RECORDS FOR THIS TASK:
######

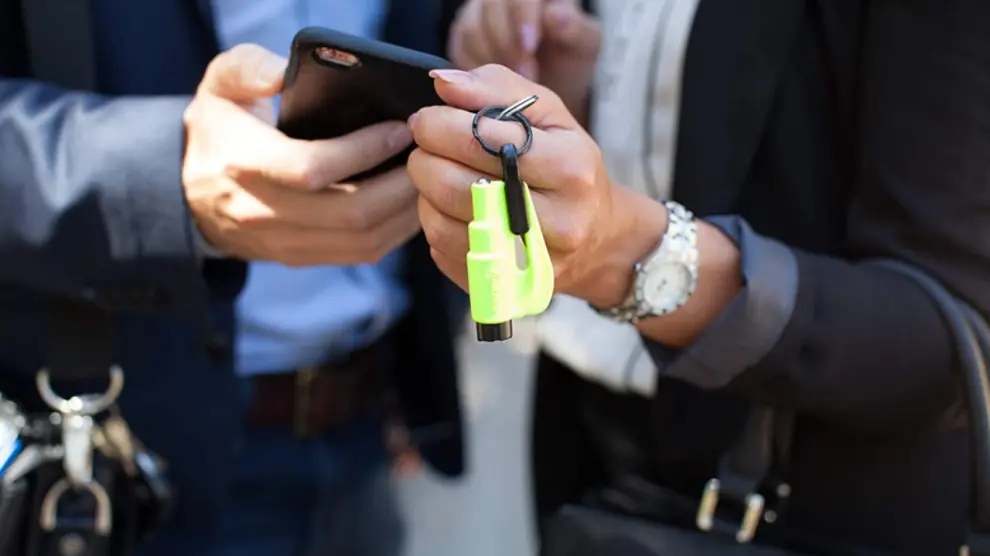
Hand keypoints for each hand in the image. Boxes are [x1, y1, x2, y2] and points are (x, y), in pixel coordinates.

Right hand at [182, 44, 419, 265]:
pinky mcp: (302, 259)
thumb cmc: (219, 129)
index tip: (401, 127)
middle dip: (401, 184)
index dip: (366, 150)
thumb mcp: (219, 85)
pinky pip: (361, 253)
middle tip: (428, 153)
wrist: (190, 194)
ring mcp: (283, 243)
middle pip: (352, 213)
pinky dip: (396, 231)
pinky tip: (411, 203)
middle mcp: (262, 212)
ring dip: (406, 211)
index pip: (315, 168)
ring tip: (427, 177)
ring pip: (363, 240)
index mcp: (244, 164)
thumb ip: (248, 68)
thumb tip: (283, 75)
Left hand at [408, 65, 667, 308]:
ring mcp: (530, 261)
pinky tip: (449, 205)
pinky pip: (443, 250)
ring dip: (425, 190)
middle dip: (424, 157)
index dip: (439, 124)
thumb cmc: (568, 164)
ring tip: (437, 172)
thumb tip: (443, 84)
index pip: (482, 140)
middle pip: (455, 185)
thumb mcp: (550, 114)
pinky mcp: (504, 285)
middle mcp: (557, 221)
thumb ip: (497, 88)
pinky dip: (434, 221)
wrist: (598, 236)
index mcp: (570, 168)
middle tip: (425, 144)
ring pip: (443, 221)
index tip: (428, 118)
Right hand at [447, 0, 600, 117]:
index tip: (530, 46)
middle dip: (507, 44)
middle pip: (490, 6)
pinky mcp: (462, 37)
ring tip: (515, 84)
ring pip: (470, 28)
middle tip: (526, 74)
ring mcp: (479, 14)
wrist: (551, 82)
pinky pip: (459, 50)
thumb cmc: (568, 58)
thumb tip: (556, 16)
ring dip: (492, 60)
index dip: (522, 15)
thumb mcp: (584, 45)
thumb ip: (575, 29)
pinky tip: (495, 86)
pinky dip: (476, 71)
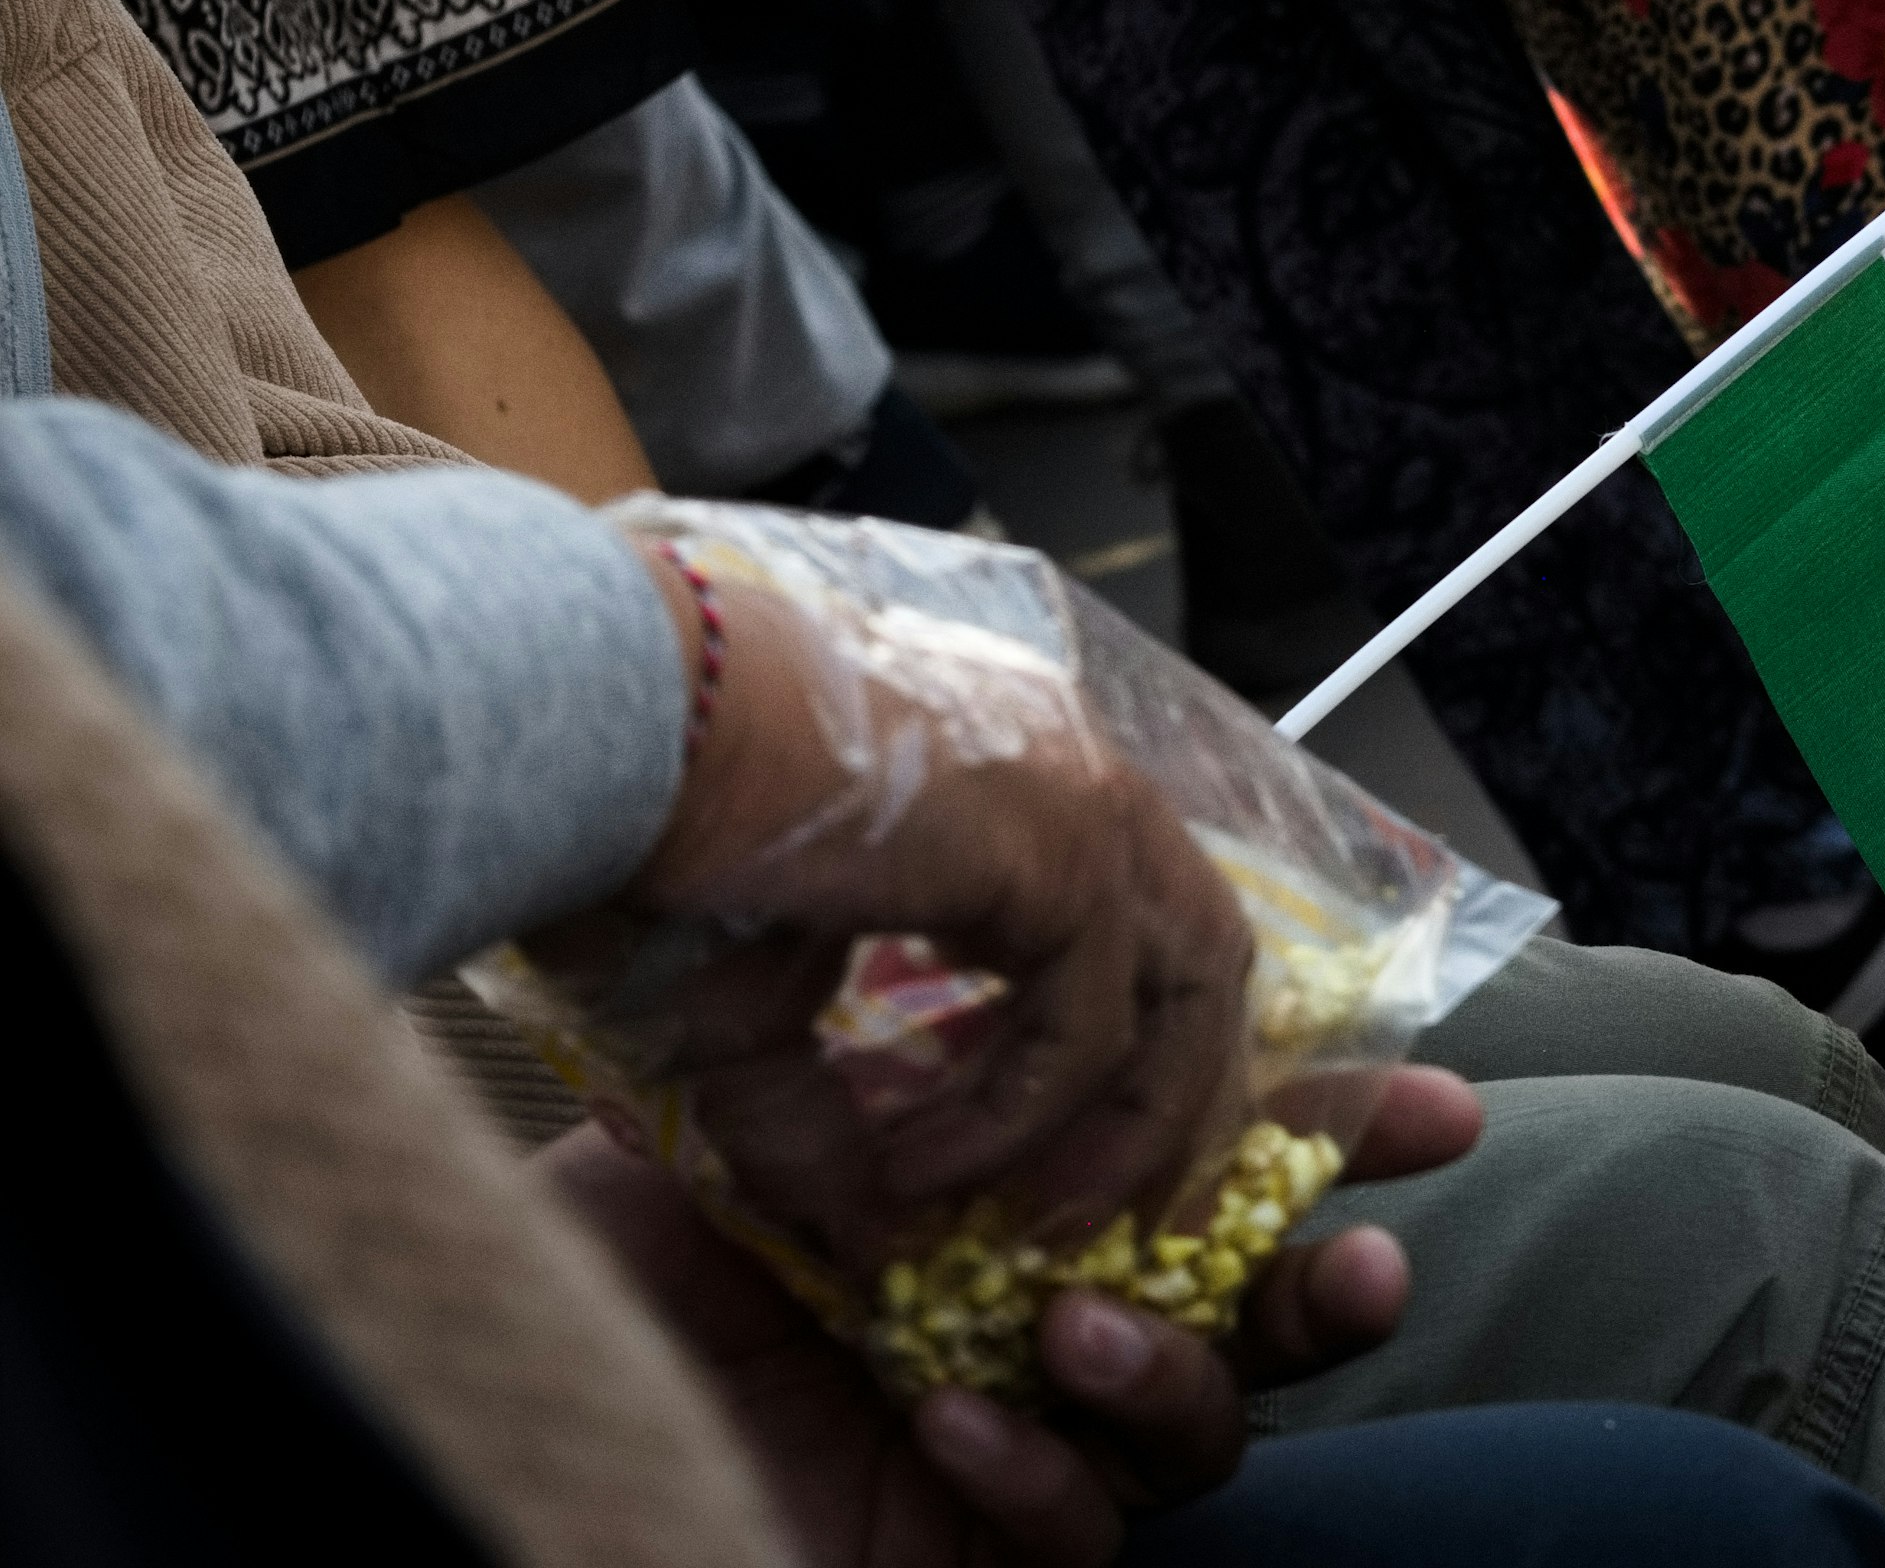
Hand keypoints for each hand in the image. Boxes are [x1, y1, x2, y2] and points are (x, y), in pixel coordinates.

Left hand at [544, 1065, 1483, 1567]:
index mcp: (993, 1212)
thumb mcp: (723, 1134)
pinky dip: (1037, 1479)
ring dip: (1174, 1374)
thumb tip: (1001, 983)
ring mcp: (1000, 1454)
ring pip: (1193, 1441)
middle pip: (1244, 1317)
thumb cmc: (571, 1280)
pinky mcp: (955, 1563)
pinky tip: (951, 1417)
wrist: (469, 1426)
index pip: (1191, 1162)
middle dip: (1331, 1282)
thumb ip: (867, 1075)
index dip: (1323, 1131)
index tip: (1433, 1102)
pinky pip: (1071, 1545)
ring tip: (1082, 1316)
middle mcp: (1019, 1328)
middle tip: (1369, 1252)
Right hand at [582, 546, 1255, 1266]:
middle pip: (1199, 955)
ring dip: (1117, 1126)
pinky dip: (1018, 1119)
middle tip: (1080, 1213)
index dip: (1119, 1050)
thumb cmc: (637, 831)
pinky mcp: (1062, 850)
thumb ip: (811, 1120)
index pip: (1139, 916)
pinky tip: (913, 1169)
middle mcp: (1075, 772)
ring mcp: (1084, 800)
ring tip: (1019, 1221)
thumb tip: (860, 1239)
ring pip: (1185, 990)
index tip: (1058, 1161)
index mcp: (1016, 776)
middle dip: (1160, 1100)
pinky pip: (1088, 1028)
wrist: (599, 731)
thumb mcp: (736, 1013)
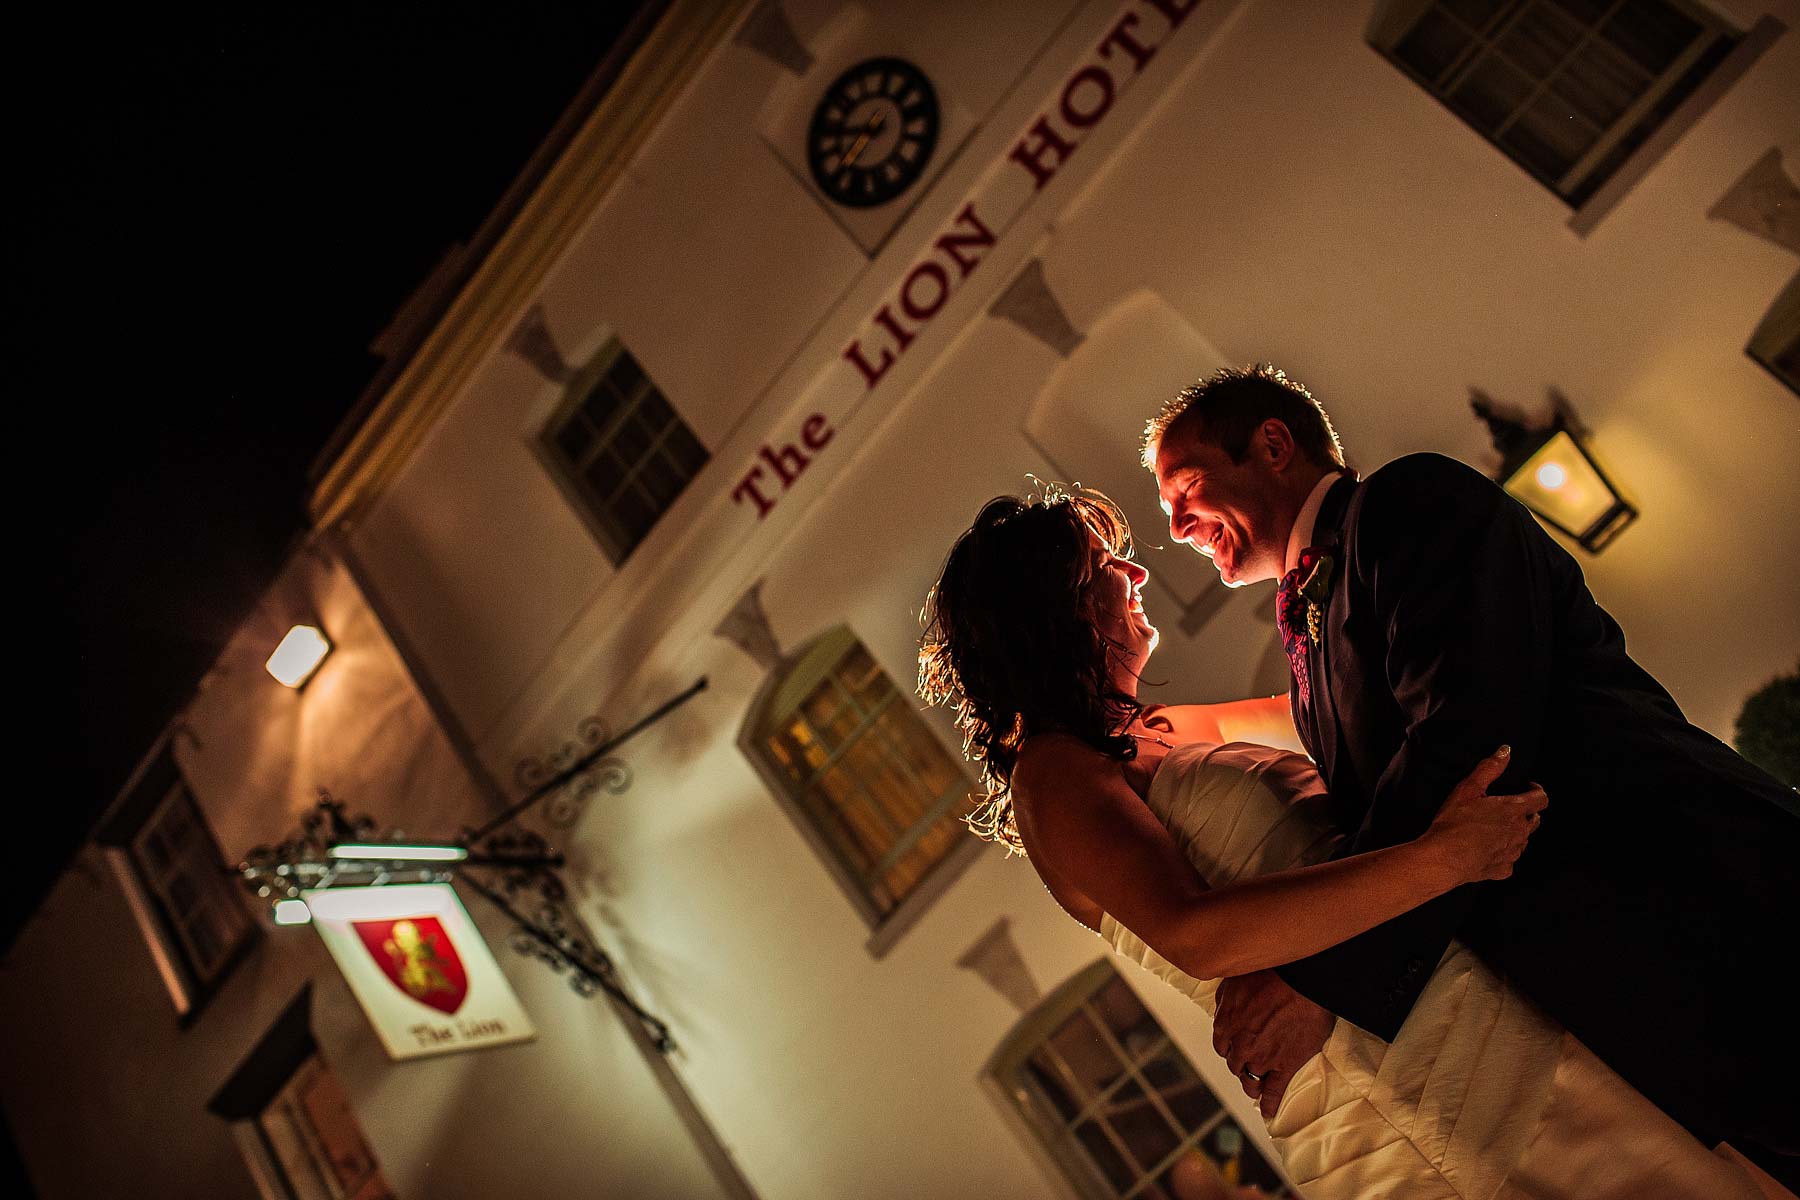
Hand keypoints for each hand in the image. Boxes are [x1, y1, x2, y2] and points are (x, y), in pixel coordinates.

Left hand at [1213, 970, 1333, 1118]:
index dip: (1229, 1047)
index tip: (1235, 1049)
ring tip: (1255, 1086)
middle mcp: (1240, 1045)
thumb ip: (1225, 999)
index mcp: (1226, 1023)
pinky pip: (1274, 1091)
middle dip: (1240, 1064)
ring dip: (1251, 1083)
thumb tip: (1222, 1010)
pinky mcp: (1285, 1066)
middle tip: (1248, 1064)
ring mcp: (1262, 1058)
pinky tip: (1268, 1112)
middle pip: (1235, 1064)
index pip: (1221, 1046)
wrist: (1303, 982)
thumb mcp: (1236, 980)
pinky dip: (1270, 1104)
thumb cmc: (1271, 974)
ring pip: (1250, 1080)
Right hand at [1424, 745, 1547, 883]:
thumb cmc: (1454, 822)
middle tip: (1512, 807)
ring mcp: (1512, 853)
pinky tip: (1488, 850)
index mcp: (1514, 810)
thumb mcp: (1468, 788)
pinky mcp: (1502, 869)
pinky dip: (1503, 854)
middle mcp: (1519, 833)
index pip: (1541, 798)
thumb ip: (1489, 768)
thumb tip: (1506, 751)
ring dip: (1516, 832)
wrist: (1444, 859)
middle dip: (1528, 812)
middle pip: (1535, 820)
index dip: (1537, 790)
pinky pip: (1509, 860)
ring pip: (1523, 841)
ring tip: (1497, 828)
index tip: (1528, 787)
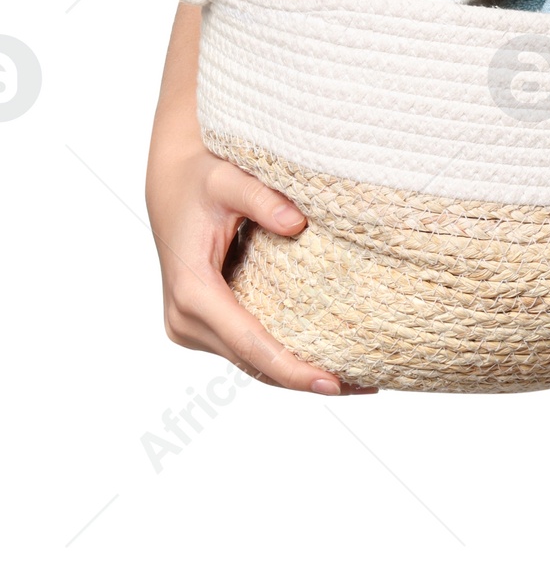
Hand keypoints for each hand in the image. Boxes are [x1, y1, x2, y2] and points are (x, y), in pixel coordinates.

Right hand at [147, 3, 374, 394]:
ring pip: (249, 363)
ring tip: (356, 380)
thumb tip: (297, 224)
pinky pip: (246, 349)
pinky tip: (323, 362)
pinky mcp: (200, 324)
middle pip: (254, 362)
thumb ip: (261, 198)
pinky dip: (280, 359)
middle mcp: (185, 318)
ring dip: (296, 374)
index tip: (333, 383)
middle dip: (305, 378)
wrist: (172, 182)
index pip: (251, 343)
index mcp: (192, 290)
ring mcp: (189, 325)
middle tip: (366, 385)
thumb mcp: (229, 178)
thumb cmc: (203, 177)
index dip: (292, 368)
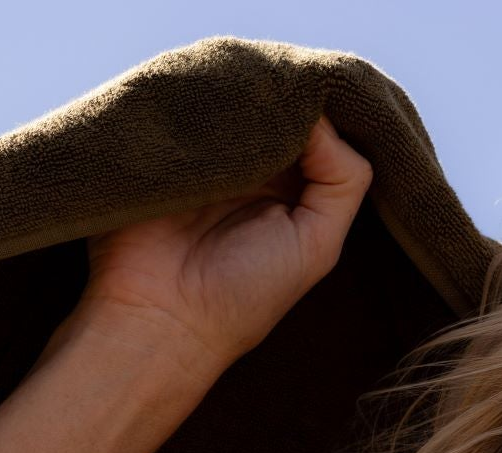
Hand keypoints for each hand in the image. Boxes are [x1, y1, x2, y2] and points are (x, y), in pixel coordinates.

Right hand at [69, 115, 371, 373]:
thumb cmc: (245, 294)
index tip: (325, 96)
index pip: (323, 130)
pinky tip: (214, 99)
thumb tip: (324, 116)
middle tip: (286, 88)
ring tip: (251, 95)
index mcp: (295, 187)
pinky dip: (204, 98)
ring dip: (245, 94)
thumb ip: (342, 181)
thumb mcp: (318, 244)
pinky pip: (190, 106)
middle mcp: (255, 166)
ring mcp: (209, 153)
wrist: (160, 316)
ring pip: (237, 99)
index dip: (327, 110)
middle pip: (281, 108)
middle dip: (288, 96)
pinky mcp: (166, 145)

######

PROBLEM TO WORK ON:
Produce an exact copy of every line above, with the images left out.

REPLY:
Hand keypoints for each hand in the image. Boxes are [x1, y1, x2, y2] and points are (x, y), in pixel coordinates.

Right hand at [182, 44, 419, 265]:
pinky mcp: (302, 259)
thumb cmc: (219, 129)
index tip: (401, 127)
middle dip: (401, 184)
index dip: (366, 150)
thumb mcp: (219, 85)
pinky pip: (361, 253)
middle tip: (428, 153)
wrist: (190, 194)
ring mcp: (283, 243)
middle pip: (352, 213)
pinky dip: (396, 231)
pinky tip: (411, 203)
middle mcp: (262, 212)
ring dip: (406, 211)
index pip: (315, 168)
ring tip: (427, 177)
ring pip: (363, 240)
index mcp: (244, 164)
thumb ip: (248, 68)
thumb tip: (283, 75)
Left hand at [408, 65, 667, 308]:
ring mcp: (530, 261)
pinky tip: (449, 205)
pinky pip: (443, 250)
ring dip: (425, 190)
middle dip: (424, 157)
index dip: (439, 124)
thumb cmc: (568, 164)
ring tip: (437, 172)
thumb tip: (443, 84)
index pip: (482, 140)
middle pip: (455, 185)
thumb mcp: (550, 114)
pinky mcp: (504, 285)
middle mcp: (557, 221)
thumb ip: (497, 88)
pinky dip: (434, 221)
wrist: (598, 236)
index mcp: (570, 168)
middle tip: (425, 144)
ring pip: (443, 221)
index tip: (428, 118)
Right hand at [447, 0, 600, 117]:
index tip: (530, 46)
middle dip: (507, 44)
middle pip: (490, 6)
pinky mcp: (462, 37)
ring tip: (515, 84)
ring pip: (470, 28)
middle tip: (526, 74)
ring mcp: (479, 14)
wrist: (551, 82)
pinky pip: (459, 50)
thumb cmc: (568, 58)
thumb tip: (556, 16)
ring dip: (492, 60)
index dip: (522, 15)
thumb mcp: (584, 45)
thumb ip: (575, 29)
pinky tip: (495, 86)
pinky dip: (476, 71)
Hand keypoints for each hand in the image. Boxes are [x1, y1, x2, y2] and points are (x, y), in pixel coordinates.

Left hand at [544, 1065, 1483, 1567]:
index mcp: (993, 1212)
thumb mcp: (723, 1134)
pinky dip: (1037, 1479)
ring dip: (1174, 1374)
thumb tip: (1001, 983)
ring mcp: (1000, 1454)
ring pip: (1193, 1441)
middle pip: (1244, 1317)
thumb cmc: (571, 1280)
pinky mcp: (955, 1563)
pinky tip: (951, 1417)
wrist: (469, 1426)
index pip: (1191, 1162)
middle dip: (1331, 1282)
thumb ip: (867, 1075)
index dip: (1323, 1131)
index tip: (1433, 1102)
pinky pip: (1071, 1545)
ring tip: (1082, 1316)
middle mcp: (1019, 1328)
middle tip: (1369, 1252)
Right hand at [582, 546, 1255, 1266]:
middle pip: (1199, 955)
ring dip: (1117, 1126)
pinky dip: (1018, 1119)
middle tip: (1080, 1213)
index dip: (1119, 1050)
thumb cmc: (637, 831)
pinky mcp: (1062, 850)
thumb ip: (811, 1120)
index pip: (1139, 916)
pinky tip: (913, 1169)
middle mcp: (1075, 772)
ring mcp: (1084, 800)
ring tip: (1019, 1221)
thumb tip: (860, 1239)
ring pip: (1185, 990)
index tip: (1058, 1161)
index mcp: (1016, 776)
middle dip: (1160, 1100)
pinky pip: (1088, 1028)
wrist: (599, 731)
thumb mcp: (736, 1013)
Hand keypoints for each hand in the image. Boxes are [x1, y1, x2, y2] and points are (x, y), in pixel coordinates.

Left hand at [1213, 970, 1333, 1118]:
index dip: (1229, 1047)
index tip: (1235, 1049)
ring tip: (1255, 1086)
middle mcp: (1240, 1045)
thumb ip: (1225, 999)
index mcp: (1226, 1023)
pinky pip: (1274, 1091)
middle dip: (1240, 1064)
ring dip: (1251, 1083)
thumb tip: (1222, 1010)
pinky mcp: (1285, 1066)
middle tip: (1248, 1064)
ring mcp: (1262, 1058)
pinky tip: (1268, 1112)
middle pip: (1235, 1064)
index pip: (1221, 1046)
wrist: (1303, 982)
thumb mcp: (1236, 980)
pinky dip: (1270, 1104)
thumb cmc: (1271, 974)
ring pip: (1250, 1080)
Right hand at [1424, 745, 1547, 883]:
thumb cmc: (1454, 822)
middle tip: (1512, 807)
ring mcp: (1512, 853)
pinky tip: (1488, 850)
index mcp: (1514, 810)
thumb mcp: (1468, 788)
pinky mcp: (1502, 869)
pinky dip: (1503, 854)
middle mcp: (1519, 833)
index pip: (1541, 798)
thumb ip: (1489, 768)
thumb tip: (1506, 751)
ring dip: (1516, 832)
wrist: (1444, 859)
middle dip: (1528, 812)
middle pip: (1535, 820)
index dip: (1537, 790)
pinky pip: (1509, 860)
ring pip: (1523, 841)
ring tip: (1497, 828)
index tip: (1528, 787)
Hand keypoints for each hand in the image. Boxes are [x1, y1, x2, y2] and points are (x, y), in pixel coordinates.

Right hand at [147, 3, 374, 394]:
ring pip: (249, 363)
ring tip: (356, 380)
thumb tip: (297, 224)
pinky pip: (246, 349)
pinky tip: (323, 362)
pinky mcp: (200, 324)
middle pip: (254, 362)
thumb ip: (261, 198)
pinky dip: (280, 359)
middle mcp: (185, 318)
ring dip: (296, 374)
index tip: (333, 383)
middle dip: (305, 378)
wrist: (172, 182)
index pip: (251, 343)
index mcp: (192, 290)
ring mcp: (189, 325)
middle tip: (366, 385)
thumb mcp: (229, 178)
thumb cmc: (203, 177)
index dip: (292, 368)
Hand keypoints for each hand in the image. Boxes are [x1, y1, x2, y2] and points are (x, y), in pixel coordinates.

Right hand at [69, 115, 371, 373]:
thumb cmc: (245, 294)
index tip: (325, 96)
index pip: (323, 130)
pinky tip: (214, 99)
thumb tip: (324, 116)
middle tip: (286, 88)
ring tip: (251, 95)
index mcp: (295, 187)
pinky dip: (204, 98)
ring dip: (245, 94)
thumb ip: (342, 181)
thumb mcp: (318, 244)
pinky pip: (190, 106)
middle mcp: (255, 166)
ring mcp: (209, 153)
wrist: (160, 316)
ring pip: (237, 99)
index dip: (327, 110)
middle pip: (281, 108)
middle dip: (288, 96)
pinky mcp: (166, 145)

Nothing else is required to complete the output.